Selama ini alam pikiran negara selalu menempatkan warga penyandang cacat sebagai kelompok nomor sekian yang hak-haknya sebagai warga negara bisa dikesampingkan. Negara lupa, atau pura-pura lupa bahwa semsetinya negara juga menjamin hajat hidup warganya tanpa membedakan cacat atau tidak cacat. Miskin atau kaya. Hanya dengan demikian negara bisa menjalankan amanat undang-undang dasar. Tetapi di negara ini bukan saja soal persepsi, alam pikiran, yang memarginalkan, tetapi peminggiran perlakuan itu terjadi di berbagai bidang: politik, hukum, ketenagakerjaan, budaya, tata kota yang tidak memberikan rasa adil bagi pennyandang cacat.
Di negeri ini, penyandang cacat, merupakan “kelompok minoritas” yang jumlahnya cukup signifikan. Tidak kurang dari 10 % orang difabel dari 250 juta penduduk Indonesia, atau sekitar 25 juta orang. Jumlah ini lebih besar dari minorotas Tionghoa yang sebesar 6 %. Namun begitu, angka tentu saja tidak bermakna, sebab berapapun jumlahnya, mereka toh tetap bagian yang menjadi warga negara. Jumlah ini terus bertambah sebagai akibat bencana alam gempa bumi, tsunami, atau kecelakaan yang jumlahnya juga fantastis.
Hingga kini, jumlah sebesar itu, penyandang cacat tidak mendapat perhatian negara.

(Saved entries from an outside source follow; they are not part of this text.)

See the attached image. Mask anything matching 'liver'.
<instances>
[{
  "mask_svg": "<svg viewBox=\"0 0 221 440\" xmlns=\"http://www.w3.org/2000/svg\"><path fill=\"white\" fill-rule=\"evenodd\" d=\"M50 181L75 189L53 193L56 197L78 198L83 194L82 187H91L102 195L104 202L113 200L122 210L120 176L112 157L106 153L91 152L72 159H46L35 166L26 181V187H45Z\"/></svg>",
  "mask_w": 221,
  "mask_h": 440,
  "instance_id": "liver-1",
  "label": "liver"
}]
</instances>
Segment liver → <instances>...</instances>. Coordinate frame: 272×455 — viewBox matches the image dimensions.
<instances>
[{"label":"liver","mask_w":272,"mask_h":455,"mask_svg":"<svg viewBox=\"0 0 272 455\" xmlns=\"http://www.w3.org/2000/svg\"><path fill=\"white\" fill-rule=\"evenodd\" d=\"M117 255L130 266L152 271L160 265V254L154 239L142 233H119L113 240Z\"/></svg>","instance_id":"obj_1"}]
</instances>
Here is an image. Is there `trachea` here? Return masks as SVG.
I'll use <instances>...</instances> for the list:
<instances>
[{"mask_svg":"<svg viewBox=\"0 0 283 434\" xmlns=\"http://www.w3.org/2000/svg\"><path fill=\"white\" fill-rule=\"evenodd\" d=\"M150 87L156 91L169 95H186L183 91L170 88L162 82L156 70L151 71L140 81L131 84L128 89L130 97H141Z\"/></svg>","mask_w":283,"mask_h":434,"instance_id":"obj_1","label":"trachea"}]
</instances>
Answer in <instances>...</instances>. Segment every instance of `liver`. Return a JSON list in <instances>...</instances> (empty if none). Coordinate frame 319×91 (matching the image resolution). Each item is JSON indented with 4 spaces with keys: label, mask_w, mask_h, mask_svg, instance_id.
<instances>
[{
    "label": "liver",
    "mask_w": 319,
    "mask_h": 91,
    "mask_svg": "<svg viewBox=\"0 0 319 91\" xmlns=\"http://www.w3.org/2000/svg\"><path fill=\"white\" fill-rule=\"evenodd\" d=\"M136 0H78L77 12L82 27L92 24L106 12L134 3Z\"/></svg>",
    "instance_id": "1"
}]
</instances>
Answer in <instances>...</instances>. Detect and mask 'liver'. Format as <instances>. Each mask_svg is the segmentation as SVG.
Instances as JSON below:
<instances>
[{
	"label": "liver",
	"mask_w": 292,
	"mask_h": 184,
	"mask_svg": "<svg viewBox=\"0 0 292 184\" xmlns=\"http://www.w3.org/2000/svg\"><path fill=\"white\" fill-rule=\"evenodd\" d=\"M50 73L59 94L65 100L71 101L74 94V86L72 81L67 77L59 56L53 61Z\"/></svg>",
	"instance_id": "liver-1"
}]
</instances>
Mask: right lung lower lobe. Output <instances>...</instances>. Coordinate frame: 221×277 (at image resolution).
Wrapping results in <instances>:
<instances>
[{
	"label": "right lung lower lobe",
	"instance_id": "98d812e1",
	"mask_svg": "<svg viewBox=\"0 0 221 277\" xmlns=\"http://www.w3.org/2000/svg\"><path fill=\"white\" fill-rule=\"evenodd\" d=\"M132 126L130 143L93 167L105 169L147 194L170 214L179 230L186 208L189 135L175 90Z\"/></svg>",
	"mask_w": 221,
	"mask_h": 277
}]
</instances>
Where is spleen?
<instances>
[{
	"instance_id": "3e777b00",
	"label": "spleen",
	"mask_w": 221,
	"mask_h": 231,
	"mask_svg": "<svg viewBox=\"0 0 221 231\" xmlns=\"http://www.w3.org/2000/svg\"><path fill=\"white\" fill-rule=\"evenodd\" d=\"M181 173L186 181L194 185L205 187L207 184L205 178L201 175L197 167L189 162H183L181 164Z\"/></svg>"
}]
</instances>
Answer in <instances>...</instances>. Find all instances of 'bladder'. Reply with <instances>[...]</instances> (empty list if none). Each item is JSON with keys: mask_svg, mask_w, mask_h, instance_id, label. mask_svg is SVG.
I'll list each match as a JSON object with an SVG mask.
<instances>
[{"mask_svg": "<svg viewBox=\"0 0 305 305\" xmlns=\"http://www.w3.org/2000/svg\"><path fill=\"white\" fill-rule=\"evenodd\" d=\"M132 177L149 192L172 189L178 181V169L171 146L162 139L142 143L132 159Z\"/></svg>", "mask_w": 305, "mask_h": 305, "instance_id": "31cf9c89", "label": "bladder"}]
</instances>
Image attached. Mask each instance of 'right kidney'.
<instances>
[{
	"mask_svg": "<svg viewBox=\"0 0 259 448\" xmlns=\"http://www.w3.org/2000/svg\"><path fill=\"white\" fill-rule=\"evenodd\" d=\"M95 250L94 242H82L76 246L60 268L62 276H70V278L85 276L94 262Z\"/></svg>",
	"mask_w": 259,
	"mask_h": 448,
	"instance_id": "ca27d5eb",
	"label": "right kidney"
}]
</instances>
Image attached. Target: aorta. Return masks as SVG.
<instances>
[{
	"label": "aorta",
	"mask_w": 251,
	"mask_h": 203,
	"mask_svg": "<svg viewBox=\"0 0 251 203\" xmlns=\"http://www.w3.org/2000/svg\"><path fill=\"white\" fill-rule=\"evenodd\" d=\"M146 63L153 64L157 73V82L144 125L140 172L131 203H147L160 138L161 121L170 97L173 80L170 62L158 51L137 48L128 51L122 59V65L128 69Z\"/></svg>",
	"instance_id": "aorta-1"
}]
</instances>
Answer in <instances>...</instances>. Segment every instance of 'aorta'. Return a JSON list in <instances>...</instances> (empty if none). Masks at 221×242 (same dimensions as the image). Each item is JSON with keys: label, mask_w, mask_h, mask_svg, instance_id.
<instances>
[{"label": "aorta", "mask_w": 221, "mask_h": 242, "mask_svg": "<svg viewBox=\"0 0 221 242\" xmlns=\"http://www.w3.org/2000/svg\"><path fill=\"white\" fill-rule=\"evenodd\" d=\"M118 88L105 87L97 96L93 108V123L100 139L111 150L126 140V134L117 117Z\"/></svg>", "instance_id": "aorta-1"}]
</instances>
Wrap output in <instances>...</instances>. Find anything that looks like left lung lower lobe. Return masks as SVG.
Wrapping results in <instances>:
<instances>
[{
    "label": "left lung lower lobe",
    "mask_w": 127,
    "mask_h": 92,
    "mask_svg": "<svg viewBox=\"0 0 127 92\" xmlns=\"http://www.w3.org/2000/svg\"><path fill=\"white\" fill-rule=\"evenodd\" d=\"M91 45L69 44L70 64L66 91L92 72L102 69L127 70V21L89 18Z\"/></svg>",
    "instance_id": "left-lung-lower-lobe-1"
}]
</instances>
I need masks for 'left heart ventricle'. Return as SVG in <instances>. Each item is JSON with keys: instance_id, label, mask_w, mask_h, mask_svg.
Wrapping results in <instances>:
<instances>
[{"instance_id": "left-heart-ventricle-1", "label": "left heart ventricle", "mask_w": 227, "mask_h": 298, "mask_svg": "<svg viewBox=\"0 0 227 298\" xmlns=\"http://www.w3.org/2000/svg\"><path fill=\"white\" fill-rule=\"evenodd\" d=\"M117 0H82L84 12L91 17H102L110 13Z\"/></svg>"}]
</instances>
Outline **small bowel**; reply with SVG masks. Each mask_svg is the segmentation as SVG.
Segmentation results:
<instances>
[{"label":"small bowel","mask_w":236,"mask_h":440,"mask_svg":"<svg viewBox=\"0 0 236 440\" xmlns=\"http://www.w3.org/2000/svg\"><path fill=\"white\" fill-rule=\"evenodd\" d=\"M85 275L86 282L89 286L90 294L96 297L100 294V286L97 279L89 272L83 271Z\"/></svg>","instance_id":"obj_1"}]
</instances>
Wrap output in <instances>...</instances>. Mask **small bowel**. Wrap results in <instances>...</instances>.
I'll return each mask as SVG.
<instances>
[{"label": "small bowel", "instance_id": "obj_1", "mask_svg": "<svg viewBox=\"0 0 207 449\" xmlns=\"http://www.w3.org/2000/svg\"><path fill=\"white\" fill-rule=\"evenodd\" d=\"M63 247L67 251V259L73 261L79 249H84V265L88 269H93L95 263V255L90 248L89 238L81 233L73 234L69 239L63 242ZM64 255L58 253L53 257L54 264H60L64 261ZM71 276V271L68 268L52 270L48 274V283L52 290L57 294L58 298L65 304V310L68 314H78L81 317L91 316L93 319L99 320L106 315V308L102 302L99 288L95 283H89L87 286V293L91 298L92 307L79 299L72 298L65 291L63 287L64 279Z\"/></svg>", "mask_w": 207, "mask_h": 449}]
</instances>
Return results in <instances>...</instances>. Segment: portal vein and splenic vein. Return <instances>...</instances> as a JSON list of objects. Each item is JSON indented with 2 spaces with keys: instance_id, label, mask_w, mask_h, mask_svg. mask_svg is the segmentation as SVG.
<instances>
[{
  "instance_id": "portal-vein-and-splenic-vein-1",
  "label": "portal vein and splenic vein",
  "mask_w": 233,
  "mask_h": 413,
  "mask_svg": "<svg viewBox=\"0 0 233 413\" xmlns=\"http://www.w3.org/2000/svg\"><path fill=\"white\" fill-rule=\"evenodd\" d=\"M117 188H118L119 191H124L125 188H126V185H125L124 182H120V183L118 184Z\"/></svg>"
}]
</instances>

Bahkan negara cenderung abai terhadap hak akan kesejahteraan warganya. Dalam undang-undang dasar jelas di sebutkan, seluruh warga negara behak atas penghidupan dan pekerjaan yang layak. Sedemikian burukkah pelayanan negara, dalam hal ini pemangku pemerintahan terhadap warga penyandang cacat? Atau karena penyandang cacat sendiri yang tidak banyak bersuara untuk haknya. Membunyikan tuntutannya sekeras-kerasnya. Atau barangkali memang suara yang keluar dari penyandang cacat sendiri tidak cukup riuh untuk bersaing dengan tuntutan-tuntutan lain yang lebih besar gaungnya di dalam alam media. Bisa juga mereka telah menganggap negara sudah tidak mampu lagi menyediakan dan memfasilitasi kebutuhan mereka sebagai warga negara, sehingga berlaku diam, dan hidup tanpa peran negara.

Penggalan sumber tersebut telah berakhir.